The UC Davis project is headed by Adela de la Torre, interim vice chancellor for student affairs. She is also an agricultural economist and faculty member of the UC Davis Department of Chicana/o Studies.

“More than four in every 10 children born to parents of Mexican heritage are overweight or obese and therefore at greater risk of early diabetes, high blood pressure and heart disease,” said de la Torre. “We are fortunate that we have received unprecedented support to tackle this issue from community members, so that we can build a healthier environment in Firebaugh and San Joaquin.”

Niños Sanos, Familia Sana has a quasi-experimental design, Kaiser explained: one community, Firebaugh, was randomly assigned to receive the nutrition and economic incentive intervention and a comparison community, San Joaquin, to receive an educational program geared toward promoting academic success of Latino children.

UC Davis student Ezequiel Valenga measures the height of a child during one of the data collection events in Firebaugh.

The multidisciplinary UC team guiding this project includes 20 social scientists and other professionals, all working in partnership with parents and community members of Firebaugh and San Joaquin.

The Firebaugh program activities include:

  • $25 monthly in vouchers that can be used to buy fruits and vegetables at participating markets.

  • Family nights that include parent education about children's nutrition needs and physical activity.

  • Classroom instruction for children on nutrition and physical activity.

  • Two health screenings yearly to monitor body mass index, skinfold thickness and waist circumference.

  • A community art project with murals and posters promoting healthy eating and active living.

The Niños Sanos, Familia Sana mural in San Joaquin was painted by community members, and UC Davis faculty and students.

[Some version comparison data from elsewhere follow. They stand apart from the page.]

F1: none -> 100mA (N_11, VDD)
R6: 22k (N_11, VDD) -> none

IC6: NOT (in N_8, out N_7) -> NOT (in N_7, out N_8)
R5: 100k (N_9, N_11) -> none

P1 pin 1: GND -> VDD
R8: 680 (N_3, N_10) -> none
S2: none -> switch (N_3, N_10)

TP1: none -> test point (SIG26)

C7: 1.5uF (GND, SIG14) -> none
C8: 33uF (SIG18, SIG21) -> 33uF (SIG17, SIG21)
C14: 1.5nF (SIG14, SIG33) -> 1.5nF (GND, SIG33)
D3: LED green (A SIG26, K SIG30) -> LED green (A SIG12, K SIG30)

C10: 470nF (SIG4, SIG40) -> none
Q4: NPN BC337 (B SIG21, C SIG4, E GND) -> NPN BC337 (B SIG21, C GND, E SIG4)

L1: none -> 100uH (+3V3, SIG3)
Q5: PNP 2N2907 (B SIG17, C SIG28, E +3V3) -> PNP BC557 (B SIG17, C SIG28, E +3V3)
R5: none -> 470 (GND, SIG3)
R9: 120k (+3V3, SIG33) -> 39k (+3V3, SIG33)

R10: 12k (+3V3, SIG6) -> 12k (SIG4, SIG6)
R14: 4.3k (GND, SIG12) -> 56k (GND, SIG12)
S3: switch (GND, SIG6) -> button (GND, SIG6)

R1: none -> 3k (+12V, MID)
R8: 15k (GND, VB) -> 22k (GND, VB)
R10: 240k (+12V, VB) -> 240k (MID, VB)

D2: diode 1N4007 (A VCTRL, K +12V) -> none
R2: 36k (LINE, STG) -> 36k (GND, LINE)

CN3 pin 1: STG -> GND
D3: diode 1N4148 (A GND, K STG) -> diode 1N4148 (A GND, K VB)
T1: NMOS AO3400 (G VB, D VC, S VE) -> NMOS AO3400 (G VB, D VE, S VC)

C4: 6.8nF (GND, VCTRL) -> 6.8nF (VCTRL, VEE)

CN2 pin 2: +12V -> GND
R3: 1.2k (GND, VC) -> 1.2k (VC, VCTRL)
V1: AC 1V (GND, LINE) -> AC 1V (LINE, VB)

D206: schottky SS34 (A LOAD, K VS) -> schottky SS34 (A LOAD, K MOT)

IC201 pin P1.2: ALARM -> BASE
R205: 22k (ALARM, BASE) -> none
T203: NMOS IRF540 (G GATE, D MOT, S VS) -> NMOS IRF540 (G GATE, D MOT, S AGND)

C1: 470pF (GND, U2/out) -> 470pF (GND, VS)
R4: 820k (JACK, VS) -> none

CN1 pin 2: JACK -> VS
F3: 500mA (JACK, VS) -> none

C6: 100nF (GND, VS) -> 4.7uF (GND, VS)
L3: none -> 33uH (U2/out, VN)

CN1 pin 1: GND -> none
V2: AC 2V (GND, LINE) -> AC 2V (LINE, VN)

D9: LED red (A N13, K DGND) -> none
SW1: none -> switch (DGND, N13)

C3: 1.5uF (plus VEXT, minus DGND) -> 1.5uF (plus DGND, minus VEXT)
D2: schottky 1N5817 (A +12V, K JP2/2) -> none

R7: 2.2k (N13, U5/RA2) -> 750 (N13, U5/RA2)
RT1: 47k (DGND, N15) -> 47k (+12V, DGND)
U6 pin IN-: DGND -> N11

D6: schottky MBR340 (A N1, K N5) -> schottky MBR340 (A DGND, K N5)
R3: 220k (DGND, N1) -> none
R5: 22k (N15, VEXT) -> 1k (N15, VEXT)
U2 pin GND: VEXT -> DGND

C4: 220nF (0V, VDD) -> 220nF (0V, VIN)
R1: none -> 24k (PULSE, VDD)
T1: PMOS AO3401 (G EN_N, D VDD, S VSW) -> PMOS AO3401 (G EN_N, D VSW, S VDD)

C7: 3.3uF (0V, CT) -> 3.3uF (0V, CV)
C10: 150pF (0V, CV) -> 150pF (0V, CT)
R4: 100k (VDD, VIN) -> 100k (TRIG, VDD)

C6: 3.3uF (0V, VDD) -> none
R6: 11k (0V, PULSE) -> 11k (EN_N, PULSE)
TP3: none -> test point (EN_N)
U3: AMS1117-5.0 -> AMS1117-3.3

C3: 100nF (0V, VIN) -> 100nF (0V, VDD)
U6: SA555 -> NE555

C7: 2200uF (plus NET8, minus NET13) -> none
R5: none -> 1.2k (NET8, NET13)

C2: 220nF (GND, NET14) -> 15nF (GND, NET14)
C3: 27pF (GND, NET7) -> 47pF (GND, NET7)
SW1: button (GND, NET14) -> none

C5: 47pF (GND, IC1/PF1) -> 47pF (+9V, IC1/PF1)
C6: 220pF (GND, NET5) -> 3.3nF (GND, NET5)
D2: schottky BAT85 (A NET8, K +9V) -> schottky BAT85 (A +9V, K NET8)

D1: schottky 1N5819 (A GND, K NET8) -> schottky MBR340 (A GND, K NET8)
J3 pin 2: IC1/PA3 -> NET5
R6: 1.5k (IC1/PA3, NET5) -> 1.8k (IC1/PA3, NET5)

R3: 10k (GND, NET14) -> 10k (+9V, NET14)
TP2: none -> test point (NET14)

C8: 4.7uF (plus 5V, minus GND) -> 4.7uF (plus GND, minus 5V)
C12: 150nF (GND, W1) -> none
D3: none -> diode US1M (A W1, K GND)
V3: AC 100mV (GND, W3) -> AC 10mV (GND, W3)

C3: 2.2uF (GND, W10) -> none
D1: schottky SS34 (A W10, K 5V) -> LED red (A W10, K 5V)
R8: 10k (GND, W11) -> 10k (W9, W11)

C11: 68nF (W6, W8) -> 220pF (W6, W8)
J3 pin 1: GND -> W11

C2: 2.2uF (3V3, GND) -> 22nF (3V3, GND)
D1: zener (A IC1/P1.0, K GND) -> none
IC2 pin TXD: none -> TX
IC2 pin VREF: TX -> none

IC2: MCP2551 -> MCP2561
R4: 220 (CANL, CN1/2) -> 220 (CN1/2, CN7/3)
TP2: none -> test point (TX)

Concurrently, in San Joaquin, a similar number of children will receive the health screenings. In addition, their parents will be provided workshops on topics such as “How to support your children in school” and “Strategies to help your child prepare for college.” However, the San Joaquin group will not receive the more-intensive nutrition intervention. (After both towns had agreed to take part in the study, a random card draw determined that Firebaugh would be the intervention group and San Joaquin would be the control group.) At the study's end, UC Davis researchers will analyze the results to see which strategies worked best.

Graduate student Albert Aguilera and undergraduate Anahi Nunez complete measurements during data collection at Bailey Elementary in Firebaugh.

“This intervention study will be one of the first of its kind in the nation for Latino children between the ages of 3 and 8 and, hopefully, will help us target what really works in sustaining healthy eating and exercise for Latino families with young children,” said de la Torre.

The programs will run for 3 years in these two Fresno County communities (with 2 additional years for baseline and followup data collection). UC nutrition specialist Kaiser noted that other goals of the project include 1) cultural adaptation of UCCE materials to prevent childhood obesity in Mexican-origin populations and 2) training of graduate and undergraduate students to increase cultural competency and ability to conduct community-based participatory research.

The Niños Sanos, Familia Sana team includes UC scientists, UC Cooperative Extension specialists and advisors, UC CalFresh in Fresno County, as well as other faculty and staff from the UC Davis Chicana/o Studies, Nutrition, and Agricultural and Resource Economics departments, the School of Education, and the Medical and Nursing schools in Sacramento.

Throughout the study, a community advisory committee consisting of school, community and parent representatives will meet regularly to provide feedback on program strategies, approaches, concerns and solutions to barriers.